String matching-2

2.Rabin Karp algorithm

The Rabin-Karp algorithm is a string searching algorithm that uses hashing to find a substring in a text.in this algorithm if two strings are equal, their hash values are also equal.
lets discuss using a example

T[ ] = a b c d a a d e d a
P[ ] = a a d

 Σ = alphabet 

 Σ = {a, b, c, d, e }

a = 1                            prime = 3
b = 2
c = 3
d = 4
e = 5

P[ ] hash value  = 1 + 1x(3^1) + 4x(3^2)
                        =  40

now considering hash values of the text


  • first 3 items
        a b c d a a d e d a

        {a b c} = 1 + 2x(3^1) + 3x(3^2)
                   = 34

hash values does not match

shift by one and consider next 3 items

{b c d} = 2 + 3x3 +4x9
           = 47

hash does not match


there is a easy way to fined hashes after finding first one

old hash   = v
new hash = n
last index of the pattern = l
value new comparing texts last item = u
value old texts first item =w
prime = p


n = (v - w)/p + u(p^l)

{c d a} = (47-2) +1(3^2)
                 3

           = 24

hashes does not match

{ d a a} = 24-3  + 1x9
                 3
            = 16

hashes does not match

{ a a d} = 16-4 + 4x9
                 3
            =  40

now hash values of the text and pattern matches.


pseudo code

// correctly calculates a mod b even if a < 0
function int_mod(int a, int b)
{
  return (a % b + b) % b;
}

function Rabin_Karp(text[], pattern[])
{
  // let n be the size of the text, m the size of the
  // pattern, B - the base of the numeral system,
  // and M - a big enough prime number

  if(n < m) return; // no match is possible

  // calculate the hash value of the pattern
  hp = 0;
  for(i = 0; i < m; i++)
    hp = int_mod(hp * B + pattern[i], M);

  // calculate the hash value of the first segment
  // of the text of length m
  ht = 0;
  for(i = 0; i < m; i++)
    ht = int_mod(ht * B + text[i], M);

  if(ht == hp) check character by character if the first
               segment of the text matches the pattern;

  // start the "rolling hash" - for every next character in
  // the text calculate the hash value of the new segment
  // of length m; E = (Bm-1) modulo M         
  for(i = m; i < n; i++) {
    ht = int_mod(ht - int_mod(text[i - m] * E, M), M);
    ht = int_mod(ht * B, M);
    ht = int_mod(ht + text[i], M);

    if(ht == hp) check character by character if the
                 current segment of the text matches
                 the pattern;
  }
}

Implementation in python

class RollingHash:
    def __init__(self, text, sizeWord):
        self.text = text
        self.hash = 0
        self.sizeWord = sizeWord

        for i in range(0, sizeWord):
            #ord maps the character to a number
            #subtract out the ASCII value of "a" to start the indexing at zero
            self.hash += (ord(self.text[i]) - ord("a")+1)*(26**(sizeWord - i -1))

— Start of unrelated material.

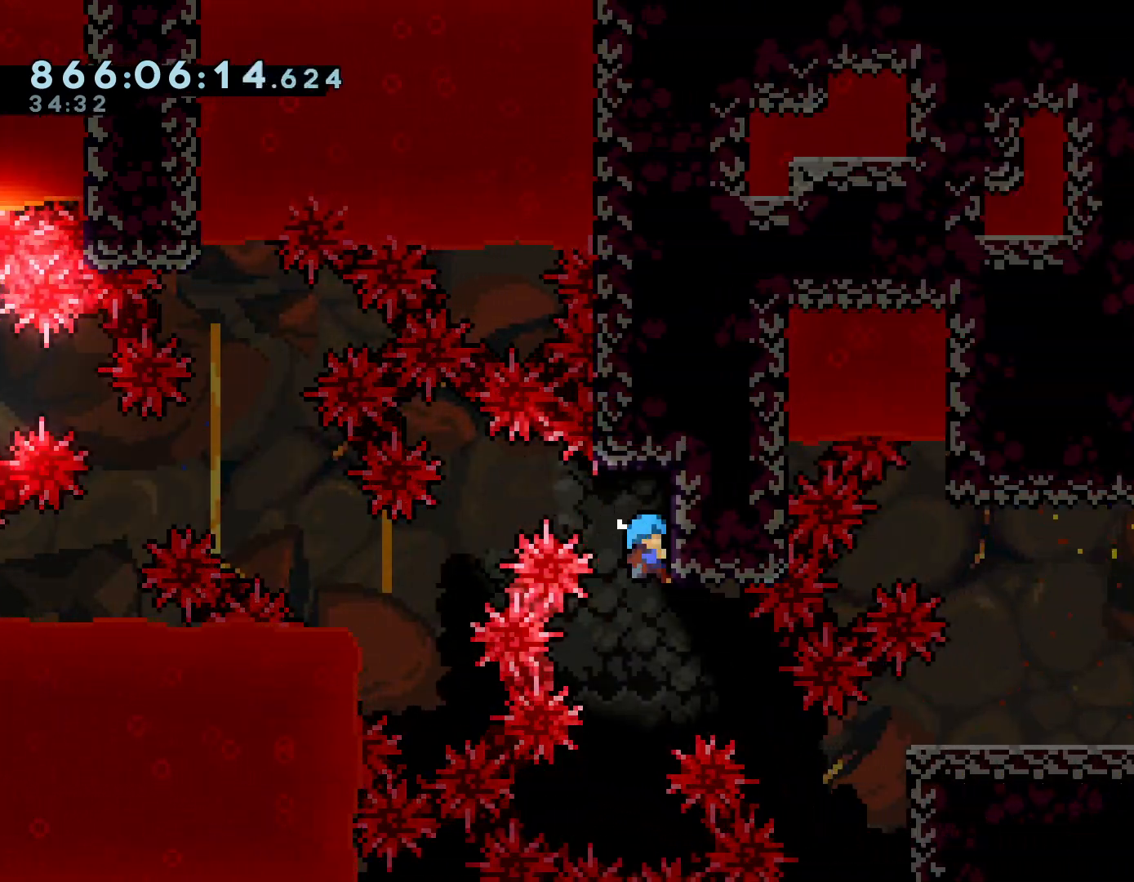
{"buttons": ["L2"], "left_stick": "center", "right_stick": "center", "events": [[66, "left_stick", "right"], [83, "L2", "up"], [333, "L2", "down"], [417, "R1", "down"], [450, "left_stick", "center"], [500, "R1", "up"]]}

        #start index of current window
        self.window_start = 0
        #end of index window
        self.window_end = sizeWord

    def move_window(self):
        if self.window_end <= len(self.text) - 1:
            #remove left letter from hash value
            self.hash -= (ord(self.text[self.window_start]) - ord("a")+1)*26**(self.sizeWord-1)
            self.hash *= 26
            self.hash += ord(self.text[self.window_end])- ord("a")+1
            self.window_start += 1
            self.window_end += 1

    def window_text(self):
        return self.text[self.window_start:self.window_end]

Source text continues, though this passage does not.